Stated goal
Can you retype the records below, starting at the line that contains "US Hot Country" and stopping after the line that contains "Abel Cielo Quioh | Goals: 10 -> 11", with every character unchanged?

Data to use
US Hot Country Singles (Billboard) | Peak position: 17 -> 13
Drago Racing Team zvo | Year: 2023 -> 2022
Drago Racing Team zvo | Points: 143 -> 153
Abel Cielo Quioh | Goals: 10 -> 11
==
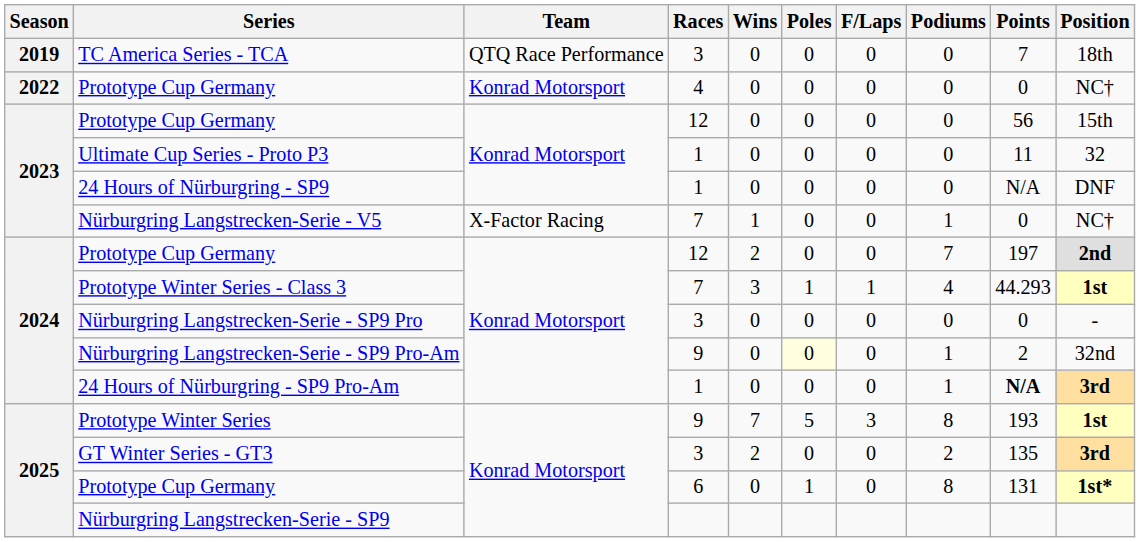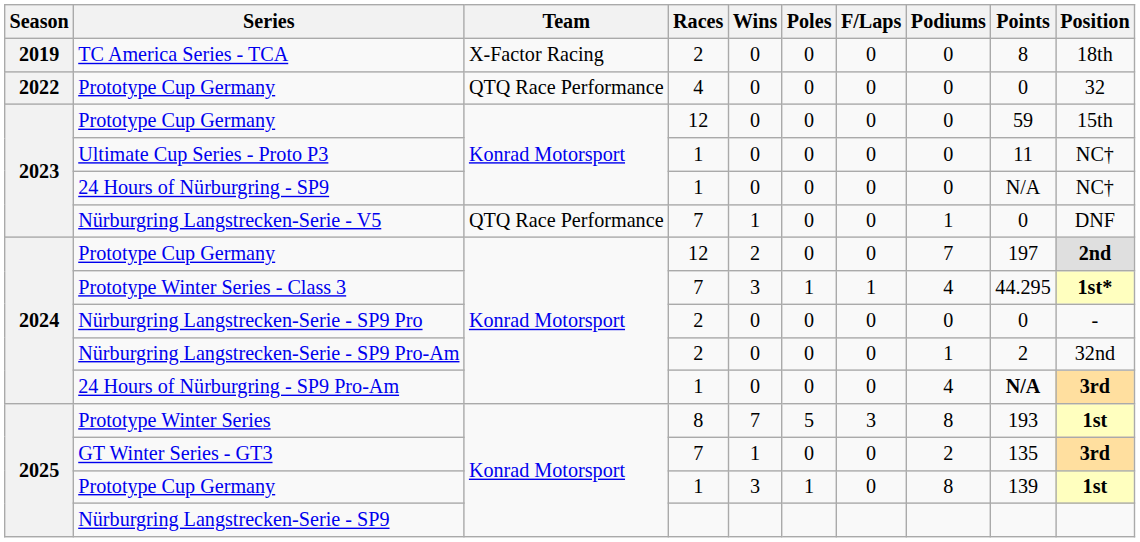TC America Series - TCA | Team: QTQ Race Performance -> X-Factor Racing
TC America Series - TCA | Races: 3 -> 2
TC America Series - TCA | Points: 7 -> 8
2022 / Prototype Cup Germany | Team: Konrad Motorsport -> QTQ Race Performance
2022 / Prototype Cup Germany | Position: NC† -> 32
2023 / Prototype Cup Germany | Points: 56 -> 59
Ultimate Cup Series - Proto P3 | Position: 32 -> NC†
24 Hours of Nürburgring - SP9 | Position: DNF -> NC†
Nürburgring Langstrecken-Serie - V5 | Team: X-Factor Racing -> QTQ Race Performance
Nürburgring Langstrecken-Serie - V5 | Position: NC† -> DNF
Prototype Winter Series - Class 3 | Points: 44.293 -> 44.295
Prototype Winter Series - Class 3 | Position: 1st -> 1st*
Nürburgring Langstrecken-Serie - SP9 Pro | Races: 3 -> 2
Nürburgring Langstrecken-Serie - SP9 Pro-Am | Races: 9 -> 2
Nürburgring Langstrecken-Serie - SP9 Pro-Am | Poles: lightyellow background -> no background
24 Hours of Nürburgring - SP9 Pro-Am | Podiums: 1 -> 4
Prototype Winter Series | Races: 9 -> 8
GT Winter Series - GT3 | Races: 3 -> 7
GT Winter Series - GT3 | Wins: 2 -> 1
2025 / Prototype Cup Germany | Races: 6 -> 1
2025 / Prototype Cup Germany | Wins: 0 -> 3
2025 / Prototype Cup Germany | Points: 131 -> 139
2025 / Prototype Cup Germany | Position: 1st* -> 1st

Exercise solution
US Hot Country Singles (Billboard) | Peak position: 17 -> 13
Drago Racing Team zvo | Year: 2023 -> 2022
Drago Racing Team zvo | Points: 143 -> 153
Abel Cielo Quioh | Goals: 10 -> 11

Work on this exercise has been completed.